The partnership announced today will see Laudes Foundation provide funding and strategic support for the work of the Coalition for the Energy Efficiency of Buildings (CEEB), which was established by the GFI in December 2019 with support from climate think tank E3G.
The CEEB brings together around 300 public and private organisations in a bid to develop and rapidly scale-up new markets and financial mechanisms to help fund energy efficiency and low carbon heating measures in UK homes and buildings.
The partnership with Laudes Foundation therefore aims to support the CEEB in bringing forward a portfolio of UK-based demonstration projects to market, and to help expand the CEEB’s work across low-carbon heating, in addition to exploring how innovations could be replicated worldwide, the GFI said.
It follows GFI’s launch last year of a new set of standards for financing green building upgrades, which have already won the backing of energy efficiency installers and a host of major banks and financial firms such as Lloyds, NatWest, BNP Paribas, the Saffron Building Society and others. The GFI and CEEB are also members of the Zero Carbon Heating Taskforce
Laudes Foundation and the GFI said they shared a “common sense of urgency around the need to rapidly decarbonise the built environment”, which accounts for around 40 per cent of the UK’s carbon footprint.
“We urgently need to retrofit our homes and building stock to meet net-zero targets,” Dr Rhian-Mari Thomas, chief executive of the GFI, which works with public, private and non-profit sectors to overcome financial barriers to furthering the next zero transition.
“The partnership with a leading philanthropic institution such as Laudes Foundation will enable us to accelerate the innovative work being carried out by our CEEB coalition, building on our work in the UK to date by seeking international opportunities to channel capital towards local solutions that help deliver greener, more resilient and more comfortable homes,” she added.
It comes amid disarray over the government’s green buildings agenda, with recent reports suggesting the Green Homes Grant Scheme – designed to offer discounts on home retrofit measures – could soon be scrapped by Ministers just months after it was first launched last year. The scheme, originally touted a central pillar of the government’s ‘green recovery’ agenda, has been beset by numerous challenges struggles, and is set to see potentially over £1bn withdrawn from its budget.

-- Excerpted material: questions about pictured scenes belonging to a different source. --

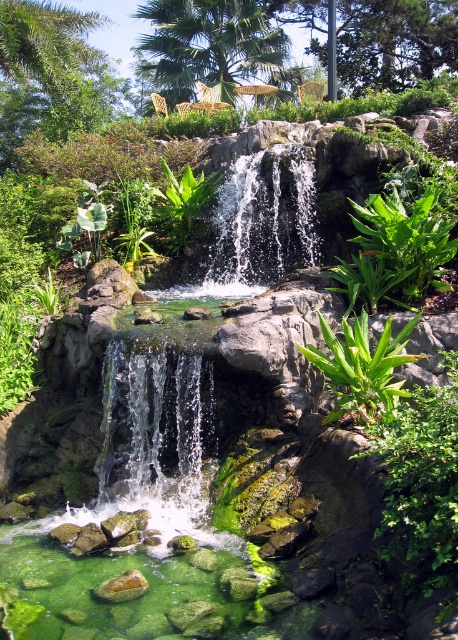
Question: Does clear water cascade at center have a larger size compared to green leafy plant at center?

Choices:
 (A) yes
 (B) no

Answer: (A)

Question: Is clear water cascade at center above clear glass waterfall at center?

Choices:
 (A) no
 (B) yes

Answer: (A)

Question: Does clear glass waterfall at center have a smaller size compared to green leafy plant at center?

Choices:
 (A) yes
 (B) no

Answer: (B)

Question: Which point is farther from the camera taking this photo?

Choices:
 (A) (382, 410)
 (B) (170, 433)
 (C) (219, 208)

Answer: (C)

Question: Estimate the real-world distances between objects in this image. Which object is farther from the clear water cascade at center?

Choices:
 (A) green leafy plant at center
 (B) clear glass waterfall at center

Answer: (B)

Question: Based on their relative distances, which object is farther from the green leafy plant at center?

Choices:
 (A) clear glass waterfall at center
 (B) clear water cascade at center

Answer: (A)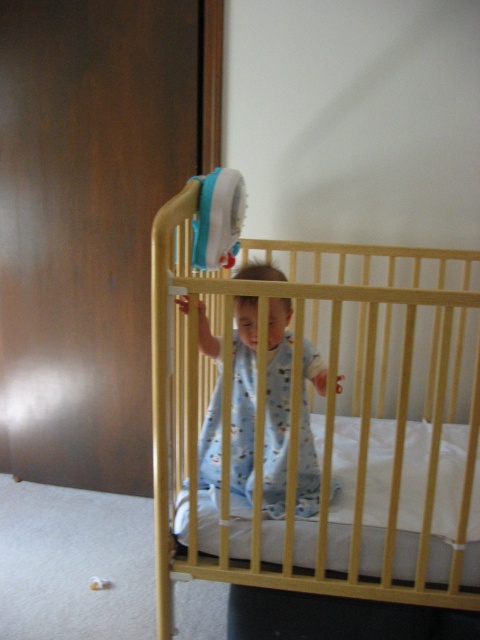
Who is positioned more to the right, light blue cotton onesie at center or blue fabric toy at upper center?

From the viewer's perspective, light blue cotton onesie at center appears more on the right side.

Is light blue cotton onesie at center closer to the viewer compared to blue fabric toy at upper center?

That is True.

Where is `light blue cotton onesie at center`? This screenshot has width=480, height=640. light blue cotton onesie at center is located at coordinates (276, 406).

This screenshot has width=480, height=640. What are the coordinates of `light blue cotton onesie at center` in the screenshot? It's located at click(276, 406).

Who is positioned more to the right, yellow wood crib at center or light blue cotton onesie at center?

From the viewer's perspective, yellow wood crib at center appears more on the right side.

Who is positioned more to the left, yellow wood crib at center or light blue cotton onesie at center?

From the viewer's perspective, light blue cotton onesie at center appears more on the left side.

This screenshot has width=480, height=640. Find the location of `yellow wood crib at center`. yellow wood crib at center is located at coordinates click(x=324, y=422).

Which is behind, point (376, 358) or point (230, 220)?

Point (376, 358)

Who is shorter, yellow wood crib at center or blue fabric toy at upper center?

Standing shorter between the two is blue fabric toy at upper center.

Image resolution: width=480 pixels, height=640 pixels. I want to click on yellow wood crib at center, so pyautogui.click(x=324, y=422).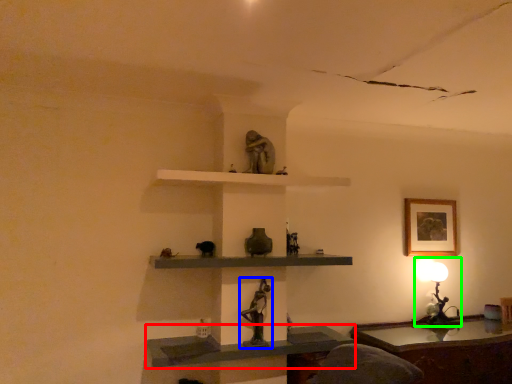
Question: Estimate the real-world distances between objects in this image. Which object is farther from shelf (highlighted by a red box), sculpture (highlighted by a blue box) or table lamp (highlighted by a green box)?

Choices:
 (A) sculpture
 (B) table lamp

Answer: (B)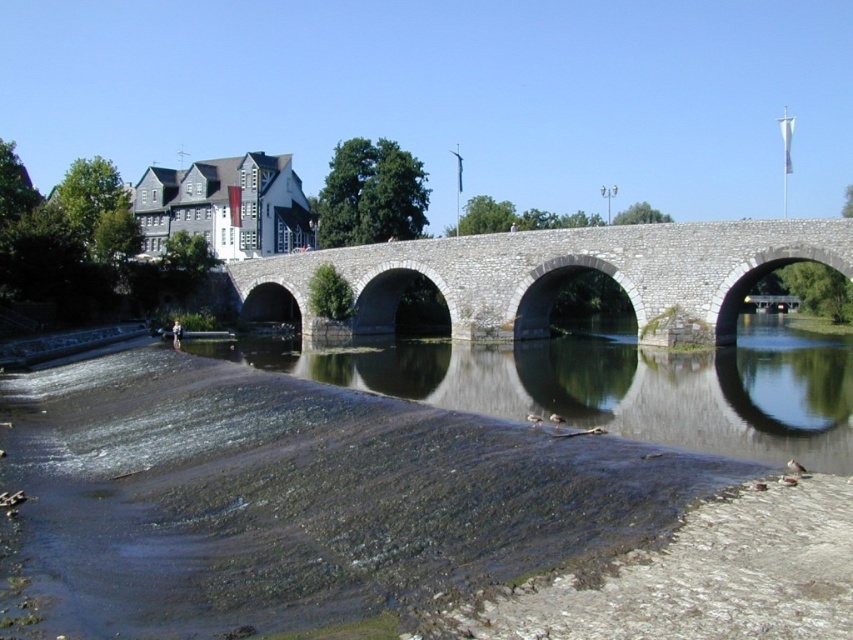
Question: Is brown stone river at center closer to the viewer compared to gray stone bridge at center?

Choices:
 (A) no
 (B) yes

Answer: (B)

Question: Can you confirm if brown stone river at center is positioned above gray stone bridge at center?

Choices:
 (A) no
 (B) yes

Answer: (A)

Question: Can you confirm if brown stone river at center is positioned below gray stone bridge at center?

Choices:
 (A) yes
 (B) no

Answer: (A)

Question: Which object appears farthest from the camera in this image?

Choices:
 (A) brown stone river at center
 (B) gray stone bridge at center

Answer: (B)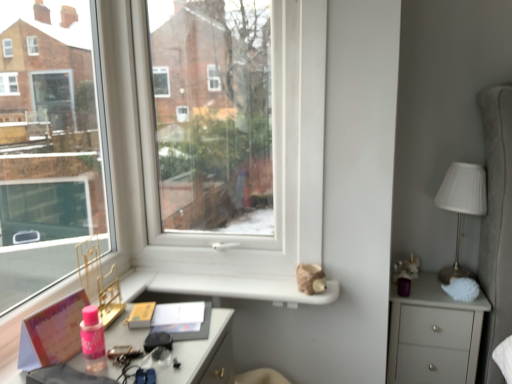
Question: Should I look upward or downward to see white ribbed fabric at right?

Choices:
 (A) down
 (B) up

Answer: (A)

Question: Considering the relative sizes of pink matte book at lower left and white ribbed fabric at right in the image provided, is pink matte book at lower left bigger than white ribbed fabric at right?

Choices:
 (A) no
 (B) yes

Answer: (A)

Question: Could you tell me if pink matte book at lower left is facing white ribbed fabric at right?

Choices:
 (A) yes
 (B) no

Answer: (B)

Question: Is pink matte book at lower left oriented away from white ribbed fabric at right?

Choices:
 (A) yes
 (B) no

Answer: (B)

Question: Is pink matte book at lower left smaller than white ribbed fabric at right?

Choices:
 (A) no
 (B) yes

Answer: (B)

Question: Can white ribbed fabric at right be found inside pink matte book at lower left?

Choices:
 (A) yes
 (B) no

Answer: (B)

Question: From the image's perspective, is pink matte book at lower left located above white ribbed fabric at right?

Choices:
 (A) yes
 (B) no

Answer: (B)

Question: Can you confirm if pink matte book at lower left is positioned to the left of transparent glass window at center?

Choices:
 (A) yes
 (B) no

Answer: (A)

Question: Considering the relative positions of pink matte book at lower left and transparent glass window at center in the image provided, is pink matte book at lower left in front of transparent glass window at center?

Choices:
 (A) yes
 (B) no

Answer: (A)

Question: Is pink matte book at lower left bigger than transparent glass window at center?

Choices:
 (A) no
 (B) yes

Answer: (A)

Question: Could you tell me if pink matte book at lower left is turned towards transparent glass window at center?

Choices:
 (A) no
 (B) yes

Answer: (A)

Question: Does pink matte book at lower left contain transparent glass window at center?

Choices:
 (A) no
 (B) yes

Answer: (A)

Question: Is pink matte book at lower left outside of transparent glass window at center?

Choices:
 (A) yes
 (B) no

Answer: (A)

Question: Considering the relative positions of matte gray chest of drawers at right and transparent glass window at center in the image provided, is matte gray chest of drawers at right in front of transparent glass window at center?

Choices:
 (A) no
 (B) yes

Answer: (A)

In the lead up to the crucial COP26 UN climate change summit in Glasgow later this year, Laudes, the GFI and the CEEB said they aimed to establish and scale the necessary financial markets and mechanisms, and build capacity at the local level, to deploy capital in the real economy to help decarbonise UK buildings in line with the Paris Agreement goals.
Such efforts will also open up new growth opportunities, particularly those hit hard by the Covid-19 crisis over the past year, while increasing accessibility to affordable low carbon housing and reducing fuel poverty, said James Drinkwater, Laudes Foundation’s head of built environment.
“Investment flows into constructing and renovating homes to net-zero carbon standards remain far below the levels required to meet the goals of the Paris Agreement,” he said. “It’s also critical this enables the many, not just the few, to benefit from a better built environment.”
Drinkwater added that he was “delighted” to support the GFI’s “pioneering work, and to explore how a similar approach to unblocking the barriers to investment can be adopted elsewhere in the global effort to decarbonise the built environment”.